BRIEF »
Your output should be the line with "text [177, 148, 1122, 306]" and all following lines of the data below, through the end, repeated exactly.

★ ★ ★ ★ ★ ★ ★

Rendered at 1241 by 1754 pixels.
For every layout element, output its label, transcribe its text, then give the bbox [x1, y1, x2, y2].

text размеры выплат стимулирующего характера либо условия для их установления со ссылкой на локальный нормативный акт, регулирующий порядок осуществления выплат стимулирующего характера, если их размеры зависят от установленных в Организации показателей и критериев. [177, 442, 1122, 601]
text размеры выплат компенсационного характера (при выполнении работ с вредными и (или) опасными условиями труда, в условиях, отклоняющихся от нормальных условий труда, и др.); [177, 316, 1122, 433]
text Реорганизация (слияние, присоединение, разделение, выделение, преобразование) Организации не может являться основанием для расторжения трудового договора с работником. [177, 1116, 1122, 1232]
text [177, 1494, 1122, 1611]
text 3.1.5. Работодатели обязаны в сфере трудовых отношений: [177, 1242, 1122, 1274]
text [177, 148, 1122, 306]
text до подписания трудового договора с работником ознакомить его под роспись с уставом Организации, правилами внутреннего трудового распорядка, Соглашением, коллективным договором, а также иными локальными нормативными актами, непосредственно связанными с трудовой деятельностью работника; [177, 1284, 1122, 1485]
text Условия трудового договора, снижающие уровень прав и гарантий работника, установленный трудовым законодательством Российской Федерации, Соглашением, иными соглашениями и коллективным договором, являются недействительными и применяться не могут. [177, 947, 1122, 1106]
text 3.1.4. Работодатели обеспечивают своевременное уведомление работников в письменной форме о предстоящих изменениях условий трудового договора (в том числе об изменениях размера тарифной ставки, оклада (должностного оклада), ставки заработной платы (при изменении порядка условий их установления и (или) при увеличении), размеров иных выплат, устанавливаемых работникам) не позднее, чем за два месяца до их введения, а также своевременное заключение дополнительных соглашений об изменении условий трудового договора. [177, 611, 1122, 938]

★ ★ ★ ★ ★ ★ ★

RESULT OF THE TASK »
text [177, 148, 1122, 306]
text до подписания трудового договора с работником ознакомить его под роспись с уставом Организации, правилами внутреннего трудового распорядка, Соглашением, коллективным договором, а также иными локальными нормативными актами, непосредственно связанными с трудовой деятельностью работника; [177, 1284, 1122, 1485]
text Условия трудового договора, снижающие уровень прав и гарантий работника, установленный трудовым законодательством Российской Федерации, Соглашением, иными соглашениями и коллективным договором, являются недействительными и применяться не могут. [177, 947, 1122, 1106]
text 3.1.4. Работодатели обеспечивают своевременное уведомление работников в письменной форме о предстоящих изменениях условий трудового договора (в том числе об изменениях размера тарифной ставки, оклада (должностного оклада), ставки заработной платы (при изменении порядка условий их установления и (или) при увеличении), размеров иных выплат, устанавливаемых работникам) не позднее, чем за два месяца до их введения, а также своевременное заключение дополнительных соглашений об изменении условий трудового договора. [177, 611, 1122, 938]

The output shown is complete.